Can someone please confirm that CPT 26951 is the correct code for the following procedure?  
Preop DX: Traumatic  amputation, right index finger with fracture through the distal phalangeal physis.
Procedure: Patient was taken to the op room and placed on the table.The right upper extremity was sterilely prepped and draped after the administration of the general anesthetic. The finger tip was then examined. Upon initial presentation in the ER dept. The finger tip was rotated by 180 degrees with a nail on the volar surface. This was reduced in the ER and upon exam under anesthesia, it is apparent that the only remaining attachmentis the flexor tendon. There was no soft tissue attachment whatsoever and no perfusion obviously of the tip of the finger. The decision was therefore made to complete the amputation by transecting the flexor tendon and then using the skin from the tip as graft in order to cover exposed bone and preserve as much length as possible. The nail was removed with an tiris scissors and then the nail bed and remainder of the distal phalanx was then dissected free.  The subcutaneous tissues were dissected off of the skin and dermis. This was then placed over the tip of the finder. There was no contamination whatsoever. The nail had been avulsed from the tip and there was a small amount of germinal matrix appearing tissue on the ulnar side of the finger tip. This was removed with a scalpel. The graft was then sutured with 4-0 chromic suture. An initial dorsal stay suture was placed and then further stitches were placed around the circumference with the skin being trimmed as necessary to provide good coverage without any tension and without creating a pocket for hematoma formation. There was capillary bleeding from the distal tip of the finger, but this was minimal. The coverage was quite good. The fingers and hand was then cleaned with saline. A metacarpal block was done with .25% marcaine. A sterile dressing of Xeroform and two gauze was then applied which was tied around the wrist and then this was covered with Coban. Pt doing well transferred to postop for recovery. 

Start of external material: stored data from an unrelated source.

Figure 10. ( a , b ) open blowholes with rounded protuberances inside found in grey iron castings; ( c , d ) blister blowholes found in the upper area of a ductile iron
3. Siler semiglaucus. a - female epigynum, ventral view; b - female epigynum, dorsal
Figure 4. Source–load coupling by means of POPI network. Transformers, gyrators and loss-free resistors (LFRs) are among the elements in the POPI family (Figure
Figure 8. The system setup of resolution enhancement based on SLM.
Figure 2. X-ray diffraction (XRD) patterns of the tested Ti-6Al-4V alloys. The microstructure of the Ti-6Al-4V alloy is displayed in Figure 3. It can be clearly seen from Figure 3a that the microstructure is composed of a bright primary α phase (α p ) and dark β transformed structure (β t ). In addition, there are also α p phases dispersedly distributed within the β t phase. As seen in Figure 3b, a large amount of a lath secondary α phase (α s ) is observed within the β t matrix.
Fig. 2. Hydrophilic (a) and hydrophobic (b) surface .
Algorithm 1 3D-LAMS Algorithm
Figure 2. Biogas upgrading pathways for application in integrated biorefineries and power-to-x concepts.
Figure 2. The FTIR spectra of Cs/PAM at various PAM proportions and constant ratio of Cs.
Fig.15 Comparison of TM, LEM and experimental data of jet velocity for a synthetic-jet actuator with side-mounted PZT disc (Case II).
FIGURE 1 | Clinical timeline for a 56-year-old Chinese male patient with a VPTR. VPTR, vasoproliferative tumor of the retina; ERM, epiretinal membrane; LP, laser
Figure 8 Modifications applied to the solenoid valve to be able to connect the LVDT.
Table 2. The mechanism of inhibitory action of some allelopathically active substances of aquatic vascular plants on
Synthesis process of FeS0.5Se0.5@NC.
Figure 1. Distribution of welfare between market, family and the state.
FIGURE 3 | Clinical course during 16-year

 Did an amputation of the bone in the finger happen?  I do not read where any part of the bone was cut.  I see where the bone was covered, but no bone was cut out.   
What do you think, correct CPT code or if not any suggestions?   Thank you.


----------



## Orthocoderpgu (Sep 7, 2018)

*Fracture went through the bone*

There was a fracture of the distal phalanx, and in the note the physician states that he dissected the remaining portion of the bone free. This was not an amputation at the joint, the amputation was through the bone is how I am seeing this.


----------



## fish4codes (Sep 7, 2018)

I would go with 26952:
Documentation states, "...The decision was therefore made to complete the amputation." and "...distal phalanx was then dissected free."  

CPT lay descriptions:
26951-26952 (26951, 26952)
The physician amputates a finger or thumb, primary or secondary to injury. Neurectomies are performed. The overlying skin is incised and the tissues are dissected to the bone. The bone is removed. The vessels and nerves are ligated using microsurgical techniques. Primary amputation is removal of the digit following an acute injury or infection. Secondary amputation occurs when earlier attempts to preserve the digit have failed. In 26951, the wound is approximated, reduced, and sutured in layers. In 26952, local advancement flaps are necessary for closure.

https://www.orthobullets.com/hand/6060/fingertip-amputations-and-finger-flaps


----------



## MSCPCNG (Sep 7, 2018)

Orthocoderpgu said:


> There was a fracture of the distal phalanx, and in the note the physician states that he dissected the remaining portion of the bone free. This was not an amputation at the joint, the amputation was through the bone is how I am seeing this.





fish4codes said:


> I would go with 26952:
> Documentation states, "...The decision was therefore made to complete the amputation." and "...distal phalanx was then dissected free."
> 
> CPT lay descriptions:
> ...



Thank you.


----------